The official added that the Pentagon, which has responsibility for any discovered Iraqi arms, wants no outside help. "But people are thinking about that," he added. "Although the current guidance is not to plan to operate with an international organization, that doesn't mean that won't change."
Last week, when asked about possible doubts about chemical finds, Defense Secretary Donald H. Rumsfeld said measures had been put in place to diminish the chance that someone might tamper with battlefield evidence or exploit a murky situation to charge fraud, incompetence or self-deception. "We've got people who have been alerted to the importance of chain of custody," Mr. Rumsfeld told reporters.

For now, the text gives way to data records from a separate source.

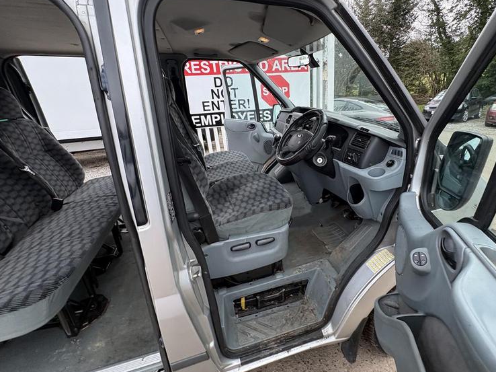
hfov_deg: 90.4
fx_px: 244
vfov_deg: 74.6
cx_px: 285
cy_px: 177
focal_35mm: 17
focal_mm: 2.22
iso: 64
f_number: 2.2
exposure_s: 1/162
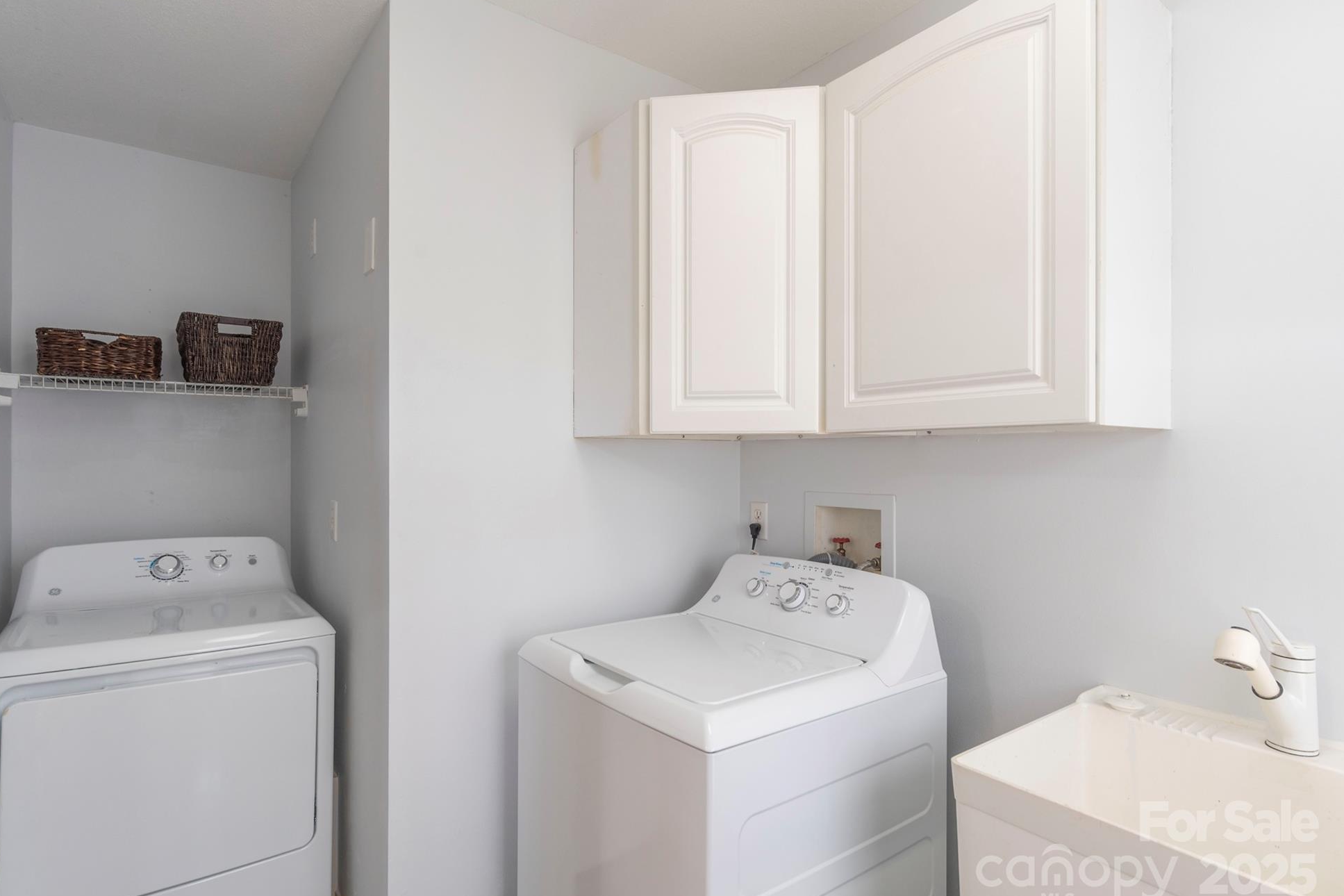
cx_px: 658
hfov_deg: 90.0
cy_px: 458
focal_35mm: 18
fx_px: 672
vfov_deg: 67.4
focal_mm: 17
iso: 320
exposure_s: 1/100
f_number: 7.1
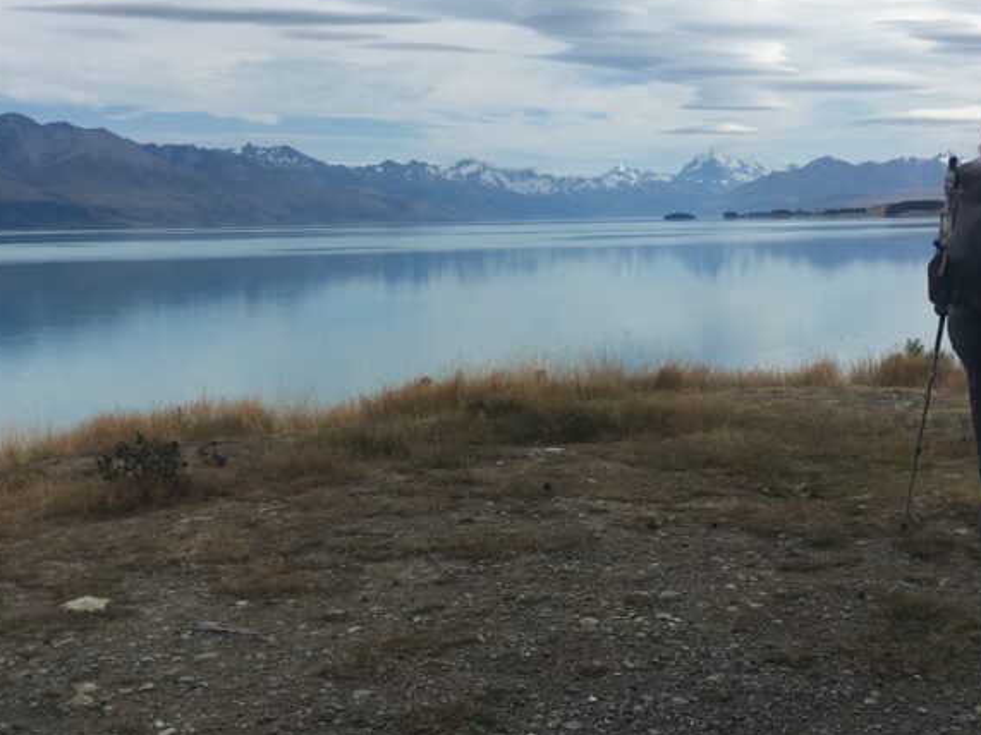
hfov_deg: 36.8
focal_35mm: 52
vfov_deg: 27.8
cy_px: 235
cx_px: 455
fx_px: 1473
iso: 25
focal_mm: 4.15
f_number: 2.2
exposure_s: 1/2481
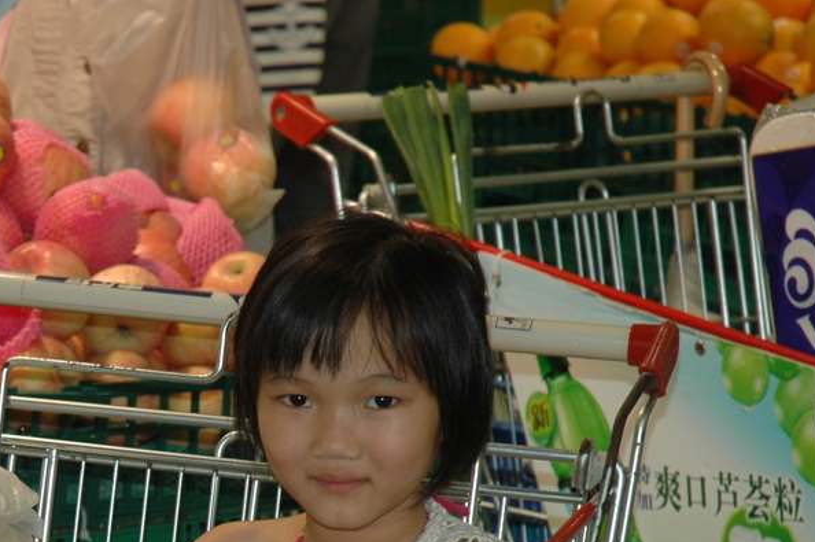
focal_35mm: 212
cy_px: 523
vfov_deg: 6.5
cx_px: 86
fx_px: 4795
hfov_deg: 9.7
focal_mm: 70
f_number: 4.5
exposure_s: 1/60
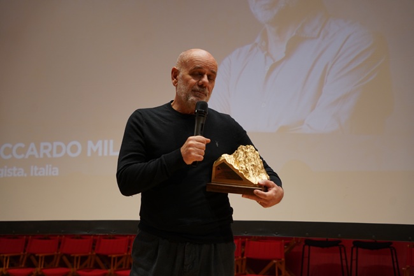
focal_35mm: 54
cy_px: 138
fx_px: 621
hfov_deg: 36.9
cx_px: 207
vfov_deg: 25.0
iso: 640
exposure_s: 1/125
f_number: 4
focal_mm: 54
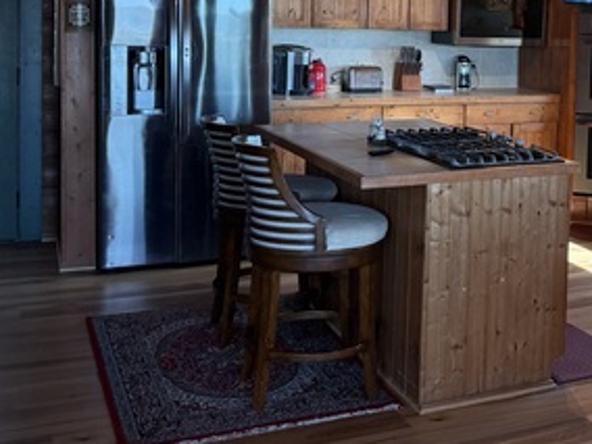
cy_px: 69
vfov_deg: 26.4
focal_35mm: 54
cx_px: 513
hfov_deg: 33.9
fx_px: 924
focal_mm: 6.76
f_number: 1.78
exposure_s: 1/120
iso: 200
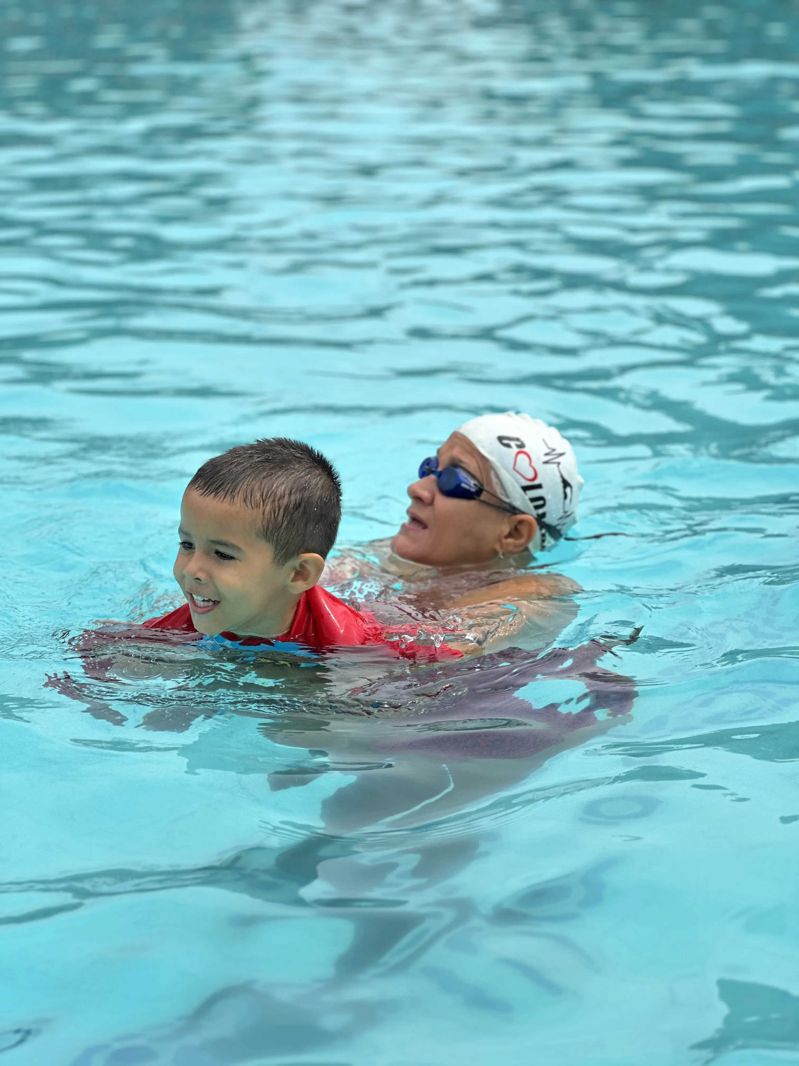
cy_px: 533
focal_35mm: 77
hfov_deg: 19.1
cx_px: 400
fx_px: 2370
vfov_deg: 25.3
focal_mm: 9
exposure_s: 1/769
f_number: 2.8
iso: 32
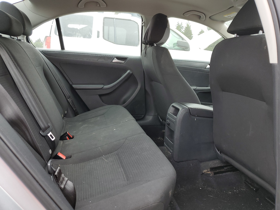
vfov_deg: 53.1
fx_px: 210
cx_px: 140
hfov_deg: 67.3
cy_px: 105
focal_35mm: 26
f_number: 1.5
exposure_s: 1/161
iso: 50
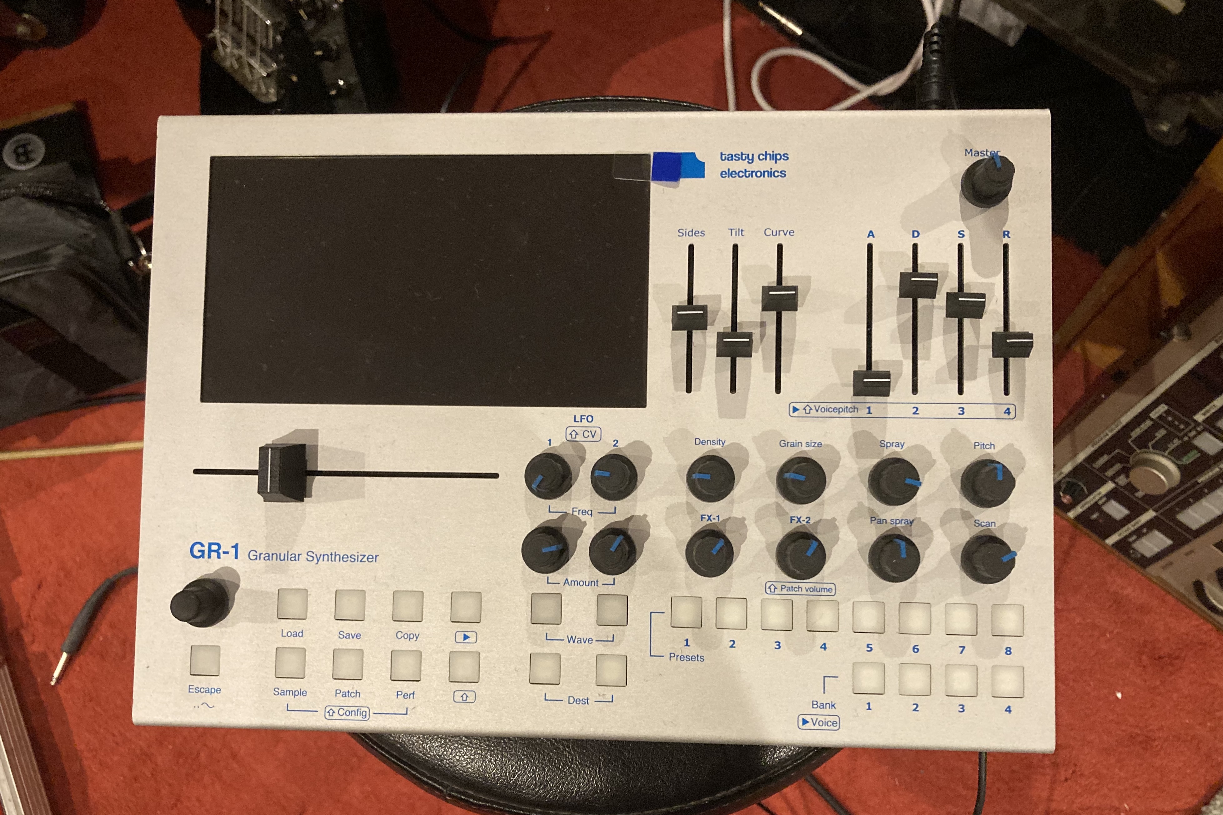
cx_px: 600
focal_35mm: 30
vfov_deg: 43.5
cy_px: 460
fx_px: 1019
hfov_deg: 61.9
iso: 320
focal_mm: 3.99
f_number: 1.8
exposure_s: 1/33
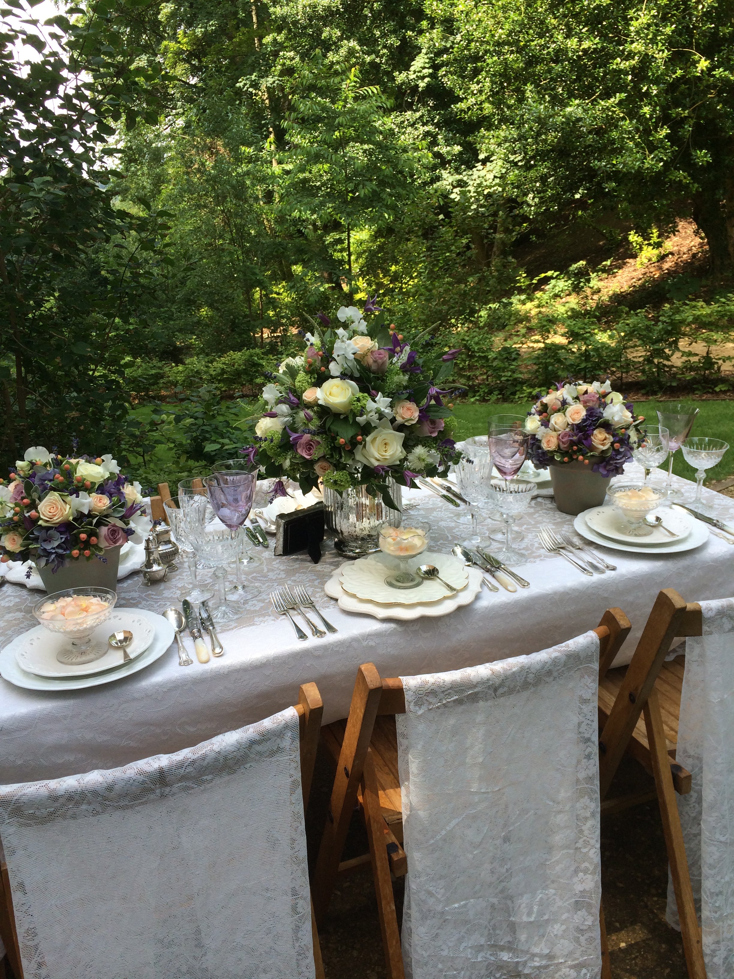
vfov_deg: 60.0
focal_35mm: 30
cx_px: 367
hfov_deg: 46.8
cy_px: 490
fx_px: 848
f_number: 2.2
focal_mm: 4.12
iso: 32
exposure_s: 1/547
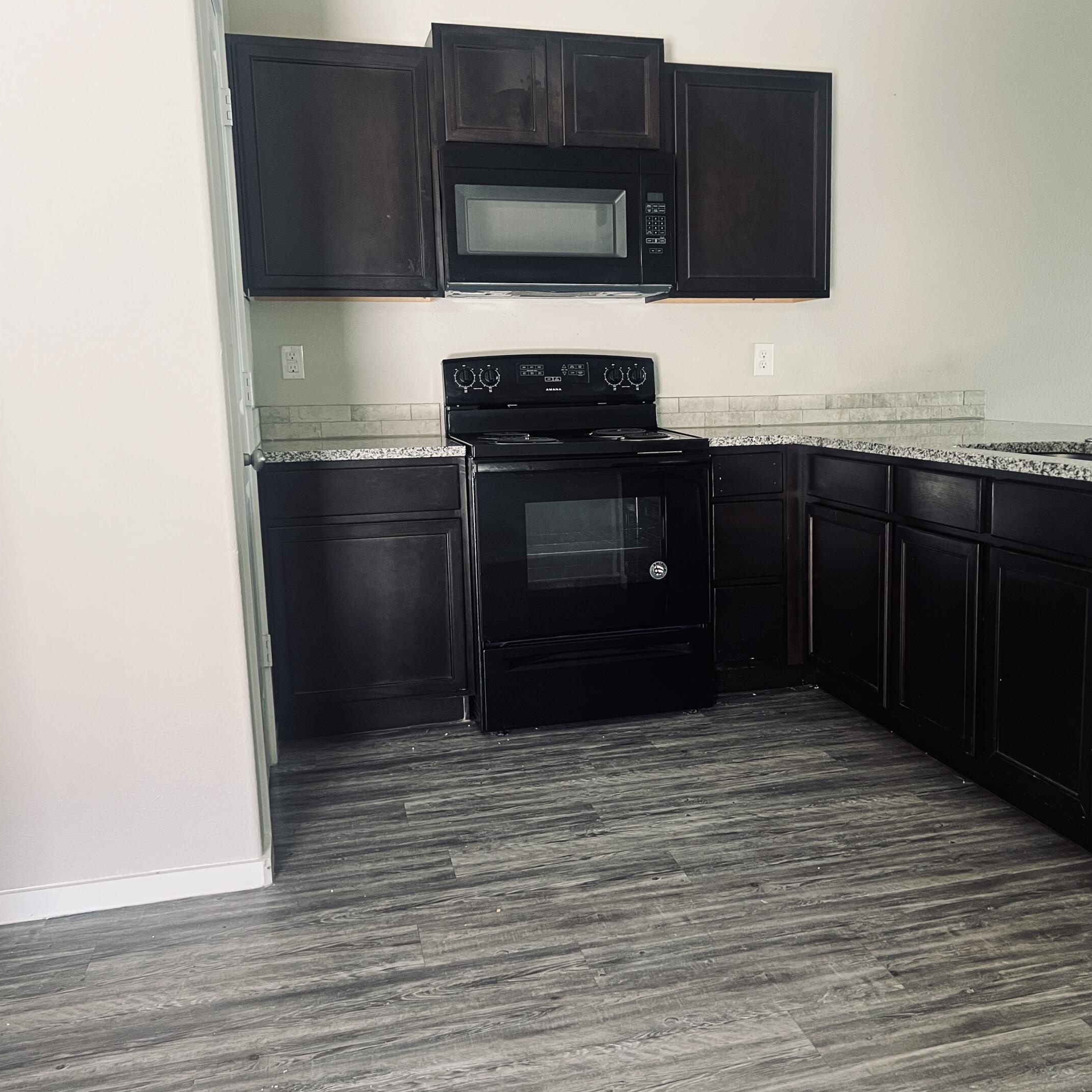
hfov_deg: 50.8
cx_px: 657
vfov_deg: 51.1
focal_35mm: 32
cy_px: 542
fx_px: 1142
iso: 250
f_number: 1.5
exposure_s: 1/60
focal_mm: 5.7
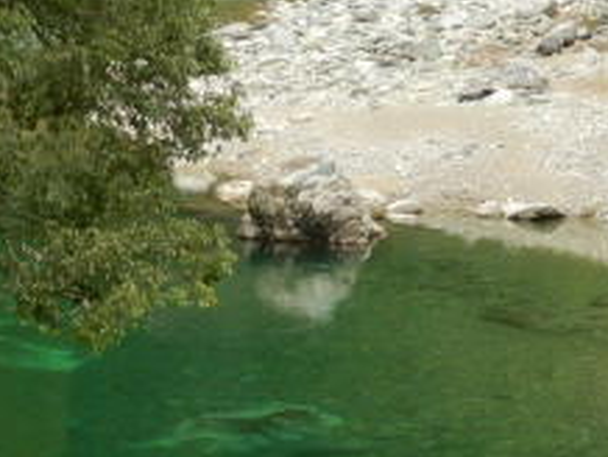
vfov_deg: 7.1
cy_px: 195
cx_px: 463
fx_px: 3710
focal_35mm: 211
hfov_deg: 9.4
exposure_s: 1/400
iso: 400
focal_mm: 13
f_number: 4.5
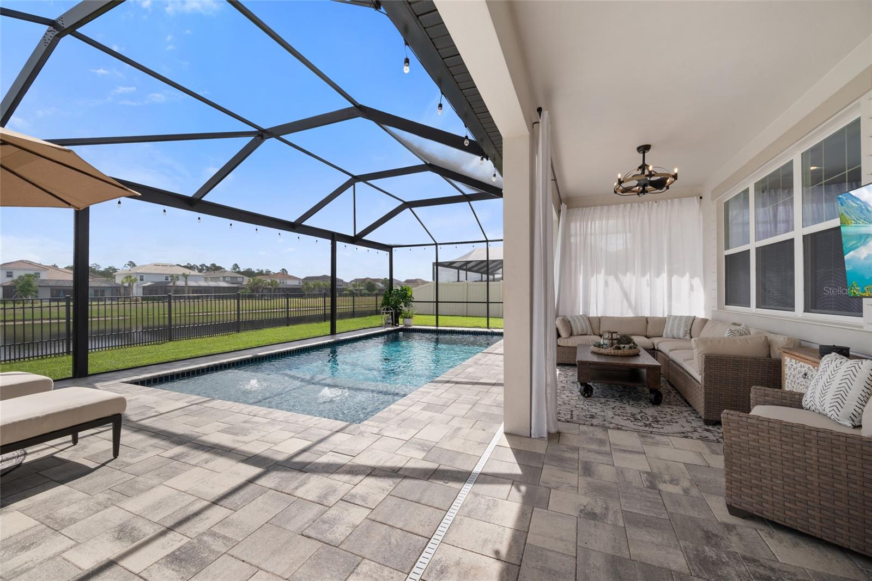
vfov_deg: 81.2
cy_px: 290
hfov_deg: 104.2
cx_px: 436
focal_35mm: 14
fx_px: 339
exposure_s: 1/640
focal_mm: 14
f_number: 7.1
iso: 250
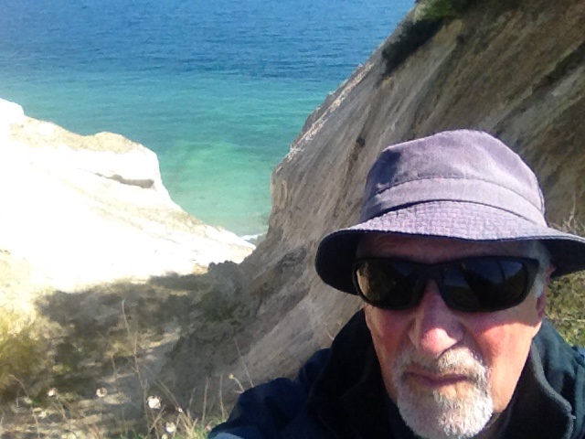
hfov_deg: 52.6
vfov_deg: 40.7
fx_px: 591
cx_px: 292
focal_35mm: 35
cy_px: 220
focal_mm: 1.85
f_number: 2.4
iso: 160
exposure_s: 1/2653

A White House official said the White House would have no public comment on the debate over independent inspectors.
Outside the government, weapon experts have argued for the United States to let international inspectors help identify and destroy any discovered unconventional weapons in Iraq. They say that independent confirmation would help convince skeptics that the war was just.
Washington cited the need to disarm Iraq as the main reason for the invasion. Yet, so far, no unambiguous evidence has come to light demonstrating that Iraq possessed such prohibited weapons.
"Bush's credibility is hanging in the balance," said Dr. Elisa D. Harris, a Clinton administration arms control official now at the University of Maryland.
For weeks, advancing troops have reported signs of chemical arms: gas masks, protective suits, nerve gas antidotes, training manuals, barrels of suspicious chemicals and a cache of mysterious shells. While the military has undertaken many tests and inspections, none of the chemicals have been proven to be warfare agents, rather than pesticides or other legitimate chemicals they can closely resemble.
Administration and private experts said one treaty that may require letting independent weapon inspectors into Iraq is the Chemical Weapons Convention of 1993, which 150 nations, including the United States, have signed.
The treaty bars the development, production, stockpiling and use of chemical arms. The Organization for the Prohibition of Chemical Weapons, based in The Hague and known as the O.P.C.W., polices the treaty around the globe and in the United States, which is slowly destroying its old stockpiles of chemical arms.
Though Iraq did not sign the treaty, several leading experts said the United States, by taking possession of Iraqi chemical arms, would fall under its provisions even though the treaty makes no explicit reference to the responsibilities of a victor in war.
"The spirit of the treaty is that the destruction of chemical weapons globally is up to the O.P.C.W. to verify," said Barry Kellman, director of the International Weapons Control Center at DePaul University in Chicago and co-author of a book on how states can meet treaty duties. "If we find chemical weapons, the O.P.C.W. should supervise their destruction."
Mary E. Hoinkes, general counsel of the Arms Control and Disarmament Agency during the Clinton administration, said the crucial issue was who determines the fate of captured chemical weapons. "If we're talking about destroying them after hostilities are over, collecting them and destroying them, that's when the obligations kick in," she said.
Experts said the reverse might also be argued. Under international law, some noted, obligations usually run to states rather than particular governments or controlling forces. The nuclear issue is clearer, legal experts agreed. That is because Iraq signed the 1968 Nonproliferation Treaty, which aims to bar the spread of nuclear weapons. The treaty's enforcement arm, the International Atomic Energy Agency, based in Vienna and known as the I.A.E.A., has teams of inspectors that regularly checked Iraq's nuclear facilities before the war.
Thomas Graham Jr., general counsel of the Arms Control and Disarmament Agency during the Carter, Reagan and first Bush administrations, said there was no question that the United States had to let in I.A.E.A. inspectors. "If we didn't," he said, "we'd be accessory to a violation."
Dr. Mohamed ElBaradei, head of the I.A.E.A., has publicly called for the Bush administration to let his inspectors into Iraq when the fighting stops. Late last week, an agency spokesman in Vienna said it had so far received no reply.